Credit Professional Estimate. “In the regions, it will not be through falling prices that the market will reactivate, but by improving the ability of households to access credit”Michel Mouillart says.

Market stabilization

And this market is starting to move. “The Beginning of the Beginning”, The scientific advisor estimates, noting that in 2023, the end of the year is completely different from the beginning of the year. According to the Observatory’s figures, the number of loans fell by 46% in the first half of 2023, which finally stabilized at a 19.5% decline in the fourth quarter. “This does not mean that a rebound is within reach, but the coming months will likely be a stabilization of activity”Underlines Michel Moulart.

“Today, credit supply has fully recovered and all banks are moving in the market to find customers, especially the commercial banks that also drive the market. And on the demand side, we see tremors and we believe the market will find its new equilibrium in the second half of 2024.”Analyzes Pierre Chapin.

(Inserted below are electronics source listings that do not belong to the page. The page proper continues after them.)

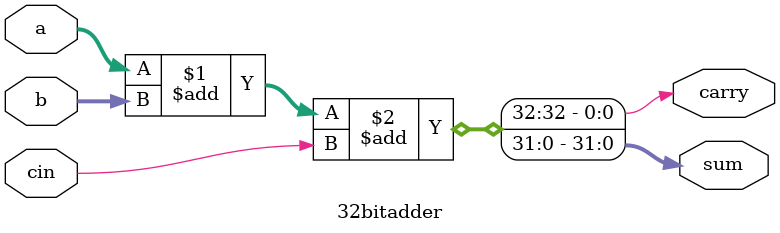
<source format=v>


module \32bitadder  (output reg 	[31:0] sum,
		     output reg		carry,
		     input		[31:0]	a,
		     input		[31:0]	b,
		     input			cin);

assign {carry, sum} = a + b + cin;
endmodule


</source>
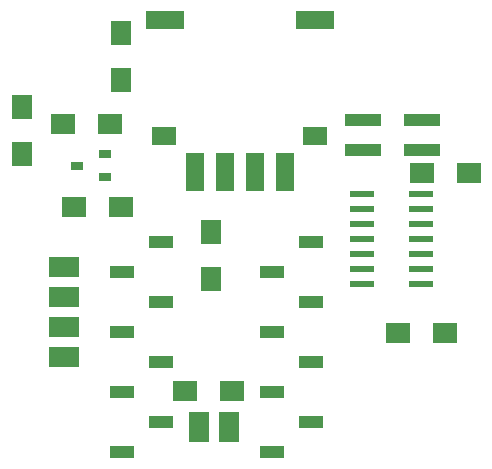
<source format=gbr>
%TF.GenerationSoftware,KiCad,Pcbnew,7.0.1*%
%TF.CreationDate,2024-04-02T19:32:24+05:30*%
%TF.ProjectId,SAMD11_DRV8825_NEM17,53414d44-3131-45f4-9452-56383832355f,rev?*%
%TF.SameCoordinates,Original*%
%TF.FileFunction,Paste,Top*%
%TF.FilePolarity,Positive*%
%FSLAX46Y46*%
G04 Gerber Fmt 4.6, Leading zero omitted, Abs format (unit mm)*
G04 Created by KiCad (PCBNEW 7.0.1) date 2024-04-02 19:32:24*
%MOMM*%
%LPD*%
G01*
G04 APERTURE LIST*
%ADD10R,1.700000X2.000000*%
%ADD11R,2.000000X1.700000*%
%ADD12R,1.700000X2.500000*%
%ADD13R,1.600000X3.200000*%
%ADD14R,2.000000X1.600000*%
%ADD15R,3.200000X1.600000*%
%ADD16R,2.000000X0.600000*%
%ADD17R,1.000000X0.700000*%
%ADD18R,2.000000X1.000000*%
%ADD19R,3.150000X1.000000*%
%ADD20R,2.500000X1.700000*%
G04 APERTURE END LIST*
D10*
%TO.C,C4*%
X187452000Y-82296000D03*
X187452000Y-78296000D03*
%TD*%
D11*
%TO.C,D1*%
X203232000Y-86868000D03*
X207232000Y-86868000D03*
%TD*%
%TO.C,C3*%
X189236800Y-91825500D03*
X185236800Y-91825500D03*
%TD*%
D12*
%TO.C,J4*%
X188976000Y-94855000D03*
X186436000Y-94855000D03*
%TD*%
D13*
%TO.C,J2*%
X186073900Y-73208700D03*
X188613900Y-73208700D03*
X191153900Y-73208700D03*
X193693900Y-73208700D03*
D14*
X183417203Y-70195823D03*
D15*
X183520102Y-60378460D03*
X196209866Y-60374635D03*
D14*
X196220706Y-70186200D03*
%TD*%
D10*
%TO.C,D2*%
X179832000Y-61500000D03*
X179832000Y-65500000D03*
%TD*%
D16*
%TO.C,U1*%
X205171500Y-82748800D03*
X205171500Y-81478800D03*
X205171500Y-80208800D03*
X205171500Y-78938800D03*
X205171500Y-77668800D03*
X205171500Y-76398800D03*
X205171500Y-75128800D03*
X200221500Y-75128800D03*
X200221500Y-76398800D03*
X200221500Y-77668800D03*
X200221500Y-78938800D03*
X200221500Y-80208800D03*
X200221500Y-81478800D03*
X200221500Y-82748800D03*
%TD*%
D11*
%TO.C,C2*%
X179800000Y-76200000D03*
X175800000Y-76200000D03*
%TD*%
D17*
%TO.C,U2*%
X178492000Y-73660000D03*
X178492000Y-71760000D03*
X176092000Y-72710000D03*
%TD*%
D10*
%TO.C,R2*%
X171405200Y-71765300D03*
X171405200Y-67765300D03*
%TD*%
D11*
%TO.C,C1*%
X178910000Y-69215000D03*
X174910000Y-69215000D03*
%TD*%
%TO.C,R1*%
X205264000Y-73335100D03*
X209264000Y-73335100D03*
%TD*%
D18*
%TO.C,A1*%
X183203941Y-79167199D03*
X179903941Y-81707199D03*
X183203941Y-84247199D03*
X179903941Y-86787199D03*
X183203941Y-89327199D03*
X179903941Y-91867199D03*
X183203941Y-94407199D03*
X179903941Y-96947199D03*
X192603941Y-96947199D03*
X195903941Y-94407199D03*
X192603941Y-91867199D03*
X195903941Y-89327199D03*
X192603941Y-86787199D03*
X195903941Y-84247199D03*
X192603941Y-81707199D03*
X195903941Y-79167199D03*
%TD*%
D19*
%TO.C,J1*%
X200265600Y-68820800D03*
X205315600Y-68820800D03*
X200265600Y-71360800D03*
X205315600Y-71360800D03*
%TD*%
D20*
%TO.C,J3*%
X175020000Y-88890000D03*
X175020000Y-86350000D03*
X175020000Y-83810000D03*
X175020000Y-81270000D03*
%TD*%
M02*

</source>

Banks have in fact managed to restore their margins, especially thanks to an increase in interest rates (on loans of 20 years and above) of more than 300 basis points in 2023, even though the average rate of credit (excluding insurance) increased by only 190 basis points. But on some files, worst of all, we saw credits of more than 5%!

An average rate of 3.25% at the end of 2024

HAS In mid-January, the average rate for real estate loans was 4.23%, according to the Housing Credit Observatory/CSA. Suffice it to say that the average rate has been stable for three months. Which is logical given that the European Central Bank hasn’t raised its key rates since September and that’s it “possible”According to ECB president Christine Lagarde, she is starting to reduce them “In the summer”.

ECB: Christine Lagarde comes out of the woods, rates won’t cut before summer

Most brokers claim that the deterioration in supply is definitely behind us, so the market may start to float above water if demand slowly returns. Households don’t really expect a clear rate cut (or price drop), and no one expects a strong economic recovery. But we should not expect miracles on every side either.

According to the Observatory, the average rate should be 4.20% in the first quarter of 2024, the same level as in the fourth quarter, with a very gradual decrease in rates during the year, ending at 3.25% in the fourth quarter. That’s an increase of about 100 basis points.

“This reduction movement should continue in 2025 but more slowly,” Expecting Michel Moulart. Enough to breathe new life into household solvency. “But it won’t be a big rebound,” warns the economist. So we should forget 2021, its record production and average rate of 1%… which we certainly won’t see again for decades.